--- BRIEF ---
Of all the lines below, output only those starting at the one with "left eye: (119, 42)" and ending at the one with "right elbow: (383, 360)", both ends included, exactly as written.

═══ GIVEN ENTRIES ═══

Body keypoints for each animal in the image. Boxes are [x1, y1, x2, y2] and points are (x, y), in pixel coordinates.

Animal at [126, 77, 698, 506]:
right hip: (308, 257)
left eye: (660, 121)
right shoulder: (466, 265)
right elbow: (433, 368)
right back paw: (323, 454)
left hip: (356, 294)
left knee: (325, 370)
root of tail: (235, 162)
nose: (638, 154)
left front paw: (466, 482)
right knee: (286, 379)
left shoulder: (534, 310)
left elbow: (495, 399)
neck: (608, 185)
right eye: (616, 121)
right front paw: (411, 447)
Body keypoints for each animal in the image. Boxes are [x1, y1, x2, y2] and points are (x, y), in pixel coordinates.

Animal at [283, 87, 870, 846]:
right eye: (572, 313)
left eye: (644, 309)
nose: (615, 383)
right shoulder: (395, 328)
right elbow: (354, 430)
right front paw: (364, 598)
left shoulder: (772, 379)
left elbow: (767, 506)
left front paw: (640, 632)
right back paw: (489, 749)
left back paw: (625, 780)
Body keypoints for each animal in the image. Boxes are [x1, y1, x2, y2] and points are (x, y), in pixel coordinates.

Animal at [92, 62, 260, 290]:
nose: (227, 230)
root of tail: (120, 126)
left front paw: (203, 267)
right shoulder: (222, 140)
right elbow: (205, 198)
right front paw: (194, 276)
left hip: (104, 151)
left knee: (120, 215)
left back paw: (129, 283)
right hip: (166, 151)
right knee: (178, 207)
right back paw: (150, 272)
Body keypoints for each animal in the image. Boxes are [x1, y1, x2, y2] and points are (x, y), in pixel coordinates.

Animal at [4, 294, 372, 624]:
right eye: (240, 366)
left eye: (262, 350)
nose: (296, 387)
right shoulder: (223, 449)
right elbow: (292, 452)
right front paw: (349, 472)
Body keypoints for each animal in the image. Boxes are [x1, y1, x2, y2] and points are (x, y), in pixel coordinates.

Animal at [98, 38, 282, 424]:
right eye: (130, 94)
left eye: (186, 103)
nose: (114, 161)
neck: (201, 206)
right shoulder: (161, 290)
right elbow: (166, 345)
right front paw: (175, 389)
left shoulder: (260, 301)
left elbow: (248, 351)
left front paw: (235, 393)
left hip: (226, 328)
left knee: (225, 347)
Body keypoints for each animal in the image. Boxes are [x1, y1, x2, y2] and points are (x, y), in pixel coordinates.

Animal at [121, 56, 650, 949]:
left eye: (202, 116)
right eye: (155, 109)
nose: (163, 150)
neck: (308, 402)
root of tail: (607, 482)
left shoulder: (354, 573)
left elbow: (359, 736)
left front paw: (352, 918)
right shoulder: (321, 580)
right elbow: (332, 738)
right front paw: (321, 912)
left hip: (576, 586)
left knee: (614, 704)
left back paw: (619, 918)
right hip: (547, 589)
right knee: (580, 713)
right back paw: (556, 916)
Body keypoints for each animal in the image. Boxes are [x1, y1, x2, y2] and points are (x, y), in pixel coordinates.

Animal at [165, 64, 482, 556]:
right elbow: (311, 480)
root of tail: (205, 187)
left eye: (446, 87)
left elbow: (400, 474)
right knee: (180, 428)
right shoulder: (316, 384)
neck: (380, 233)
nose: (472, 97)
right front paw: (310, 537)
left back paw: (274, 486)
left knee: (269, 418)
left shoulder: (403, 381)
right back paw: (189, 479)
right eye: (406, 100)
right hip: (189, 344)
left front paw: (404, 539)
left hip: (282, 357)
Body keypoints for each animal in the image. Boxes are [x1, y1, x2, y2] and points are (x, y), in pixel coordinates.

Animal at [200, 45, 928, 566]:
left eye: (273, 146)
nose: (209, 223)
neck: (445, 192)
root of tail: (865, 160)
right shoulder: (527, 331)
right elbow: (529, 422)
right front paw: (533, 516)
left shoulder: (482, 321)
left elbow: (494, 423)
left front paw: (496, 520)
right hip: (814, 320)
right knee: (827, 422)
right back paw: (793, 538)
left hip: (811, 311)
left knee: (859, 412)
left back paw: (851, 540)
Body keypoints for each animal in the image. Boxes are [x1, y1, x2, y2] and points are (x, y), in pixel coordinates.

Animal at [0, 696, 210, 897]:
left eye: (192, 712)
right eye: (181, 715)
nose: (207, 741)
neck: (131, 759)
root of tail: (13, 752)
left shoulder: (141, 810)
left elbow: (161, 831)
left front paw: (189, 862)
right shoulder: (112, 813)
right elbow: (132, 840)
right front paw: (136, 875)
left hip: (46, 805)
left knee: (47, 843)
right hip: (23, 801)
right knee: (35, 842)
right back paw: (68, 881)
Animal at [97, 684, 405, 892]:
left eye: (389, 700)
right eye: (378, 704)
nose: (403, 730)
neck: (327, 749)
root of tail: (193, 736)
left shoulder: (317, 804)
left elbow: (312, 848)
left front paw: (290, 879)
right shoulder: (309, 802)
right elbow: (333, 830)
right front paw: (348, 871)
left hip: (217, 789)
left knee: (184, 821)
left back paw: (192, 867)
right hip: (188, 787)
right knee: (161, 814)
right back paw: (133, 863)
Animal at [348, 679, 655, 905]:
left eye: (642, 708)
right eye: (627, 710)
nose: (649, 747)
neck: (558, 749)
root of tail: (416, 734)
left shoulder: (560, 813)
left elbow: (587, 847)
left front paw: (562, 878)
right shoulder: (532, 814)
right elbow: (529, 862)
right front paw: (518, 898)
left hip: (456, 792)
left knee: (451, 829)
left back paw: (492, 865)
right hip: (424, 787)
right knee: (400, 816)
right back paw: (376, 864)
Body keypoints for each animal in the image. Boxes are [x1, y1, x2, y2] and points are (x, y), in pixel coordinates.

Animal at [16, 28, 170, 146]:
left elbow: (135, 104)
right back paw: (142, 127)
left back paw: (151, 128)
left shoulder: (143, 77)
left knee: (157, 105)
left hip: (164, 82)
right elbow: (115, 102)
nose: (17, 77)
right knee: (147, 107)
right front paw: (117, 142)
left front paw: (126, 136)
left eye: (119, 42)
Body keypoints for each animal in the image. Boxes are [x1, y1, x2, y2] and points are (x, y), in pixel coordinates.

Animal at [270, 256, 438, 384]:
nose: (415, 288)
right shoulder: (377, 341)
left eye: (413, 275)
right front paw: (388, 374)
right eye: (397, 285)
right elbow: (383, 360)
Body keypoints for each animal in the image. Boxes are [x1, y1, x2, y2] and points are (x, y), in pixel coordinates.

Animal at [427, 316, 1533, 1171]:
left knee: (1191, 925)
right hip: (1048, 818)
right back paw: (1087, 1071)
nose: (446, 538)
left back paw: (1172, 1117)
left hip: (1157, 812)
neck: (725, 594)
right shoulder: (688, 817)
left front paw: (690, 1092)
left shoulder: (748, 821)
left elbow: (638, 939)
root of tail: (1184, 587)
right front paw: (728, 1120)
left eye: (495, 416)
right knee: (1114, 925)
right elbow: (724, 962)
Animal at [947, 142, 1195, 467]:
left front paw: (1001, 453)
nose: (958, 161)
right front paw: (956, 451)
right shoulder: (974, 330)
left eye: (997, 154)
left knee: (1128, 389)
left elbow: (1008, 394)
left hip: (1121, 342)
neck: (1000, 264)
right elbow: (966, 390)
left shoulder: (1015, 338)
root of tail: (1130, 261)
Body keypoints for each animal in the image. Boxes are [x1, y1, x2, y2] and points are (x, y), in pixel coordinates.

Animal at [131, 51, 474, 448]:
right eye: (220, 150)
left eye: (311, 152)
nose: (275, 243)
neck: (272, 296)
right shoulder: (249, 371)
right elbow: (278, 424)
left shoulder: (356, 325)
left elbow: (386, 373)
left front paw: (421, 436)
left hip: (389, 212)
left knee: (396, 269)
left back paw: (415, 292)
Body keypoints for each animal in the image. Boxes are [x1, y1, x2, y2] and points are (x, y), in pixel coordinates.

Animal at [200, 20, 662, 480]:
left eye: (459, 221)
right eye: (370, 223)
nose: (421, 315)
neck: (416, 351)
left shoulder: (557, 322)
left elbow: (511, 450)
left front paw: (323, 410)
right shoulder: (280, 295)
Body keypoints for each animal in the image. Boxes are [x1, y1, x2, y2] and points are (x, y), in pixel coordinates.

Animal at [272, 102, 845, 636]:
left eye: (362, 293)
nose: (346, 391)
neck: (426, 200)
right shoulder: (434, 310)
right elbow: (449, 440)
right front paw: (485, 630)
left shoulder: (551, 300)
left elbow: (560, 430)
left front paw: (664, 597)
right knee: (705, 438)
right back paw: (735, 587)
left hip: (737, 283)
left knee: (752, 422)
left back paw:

═══

--- OUTPUT FOR THIS TASK ---
left eye: (119, 42)
Body keypoints for each animal in the image. Boxes are [x1, y1, x2, y2] and points are (x, y), in pixel coordinates.

Animal at [270, 256, 438, 384]:
nose: (415, 288)
right shoulder: (377, 341)
left eye: (413, 275)
right front paw: (388, 374)
right eye: (397, 285)
right elbow: (383, 360)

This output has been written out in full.